Review of applications will commence on 15 January 2018 and continue until the positions are filled. Applications and queries regarding the positions should be sent to email@example.com
The lab is relocating to the University of Alberta in Edmonton, Canada for January 2018. We’ll have two nodes, one at the University of Alberta and one at Monash University in Melbourne, Australia for the first few months of 2018. By February or March 2018, all of our work will be done at our new base at the UofA.
Our focus has always been on the (bio)geochemistry of ore deposits, how ores and mineral wastes react at Earth’s surface, as well as drawing lessons from the geochemistry of natural analogue systems, particularly chemical sediments – from the bottoms of lakes to the cements that form on meteorites. The long term goal of our work is to use an Earth Systems approach to help embed environmental stewardship into every step of the mining life cycle, not just the end stage of remediation. Our name has changed a little with the move to better reflect our strengths in this area: we are now the Environmental Economic Geology Laboratory. In keeping with tradition, our acronym is still pronounced “eagle”.
Please feel free to contact us to learn more about this new chapter for our research.
Hot off the press: In a new study led by Alastair Tait, we have shown that environmental microorgansims from Australia’s arid Nullarbor Plain very commonly colonise stony meteorites that have fallen to Earth. Microbes take advantage of the composition and properties of minerals in meteorites to scavenge water, regulate pH, and derive nutrients and energy. They also leave behind a variety of biomarkers (geochemical records of their presence). Because stony meteorites are amongst the best studied rocks in our solar system, we might be able to use them as a sort of “standard” to detect biomarkers on Mars and beyond.
You can learn more about this work here: 10.1016/j.gca.2017.07.025.

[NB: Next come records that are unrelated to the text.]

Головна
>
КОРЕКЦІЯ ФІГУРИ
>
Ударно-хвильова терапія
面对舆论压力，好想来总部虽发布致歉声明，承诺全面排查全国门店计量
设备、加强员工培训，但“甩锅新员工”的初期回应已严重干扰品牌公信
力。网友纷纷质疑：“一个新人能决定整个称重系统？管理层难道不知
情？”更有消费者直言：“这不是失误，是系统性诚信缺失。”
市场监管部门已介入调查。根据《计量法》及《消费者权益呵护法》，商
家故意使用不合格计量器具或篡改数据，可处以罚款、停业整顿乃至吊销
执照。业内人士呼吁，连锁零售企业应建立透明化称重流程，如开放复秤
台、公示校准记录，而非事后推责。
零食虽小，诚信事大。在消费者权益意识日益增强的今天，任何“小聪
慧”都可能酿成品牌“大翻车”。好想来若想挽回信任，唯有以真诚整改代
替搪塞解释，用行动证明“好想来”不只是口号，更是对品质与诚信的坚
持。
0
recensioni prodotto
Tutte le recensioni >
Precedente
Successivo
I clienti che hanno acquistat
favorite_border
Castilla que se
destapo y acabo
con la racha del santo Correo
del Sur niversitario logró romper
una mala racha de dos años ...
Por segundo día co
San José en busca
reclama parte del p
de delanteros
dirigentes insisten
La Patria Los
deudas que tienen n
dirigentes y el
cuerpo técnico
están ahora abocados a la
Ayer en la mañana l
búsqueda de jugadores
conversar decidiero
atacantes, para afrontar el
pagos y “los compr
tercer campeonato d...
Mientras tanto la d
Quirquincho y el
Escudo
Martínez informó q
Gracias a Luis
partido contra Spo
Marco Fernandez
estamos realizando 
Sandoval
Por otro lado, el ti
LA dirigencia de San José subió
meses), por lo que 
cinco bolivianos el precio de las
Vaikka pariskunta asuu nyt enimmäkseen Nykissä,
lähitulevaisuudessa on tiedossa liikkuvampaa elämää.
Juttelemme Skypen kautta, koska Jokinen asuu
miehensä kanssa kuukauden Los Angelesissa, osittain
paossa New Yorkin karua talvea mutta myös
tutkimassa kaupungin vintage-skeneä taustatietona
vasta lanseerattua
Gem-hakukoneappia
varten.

New results from our lab show that the geochemistry and physical properties of a sterile rock control which microorganisms are able to colonise that rock. In a study led by Alastair Tait, we show that the structure of the microbial community in stony meteorites collected from Australia’s Nullarbor Plain is controlled by the substrate and will not reach homeostasis with the community in Nullarbor soils, even after ~35,000 years. This work shows that meteorites, which are sterile when they fall to Earth and other planets, can be used to test ideas relating to first colonisers.
Read more here (it’s open access): 10.3389/fmicb.2017.01227.
Recent results from our group show that portable X-ray diffraction can be used for accurate field-based accounting of carbon sequestration in minerals. This study, led by Connor Turvey, shows that crystallographic carbon accounting results can be comparably accurate using portable and laboratory-based X-ray diffractometers.
Find out more here: 10.2138/am-2017-5953.
Our lab has published new results that show the regrowth of arsenate–sulfate effloresences on the walls of processing plant buildings at an historical arsenic–tin mine in New South Wales. This result is interesting because it shows that simply removing the efflorescences will not remediate the processing site.
You can learn more here: 10.1016/j.apgeochem.2017.01.015.
Check out our recent results on metal mobility during carbon mineralisation! This study was led by Jess Hamilton. It shows that potentially hazardous first row transition metals are immobilised within the crystal structures of carbonate minerals, and adsorbed to Fe-oxyhydroxides, under conditions relevant to carbon mineralisation in ultramafic landscapes and industrial reactors.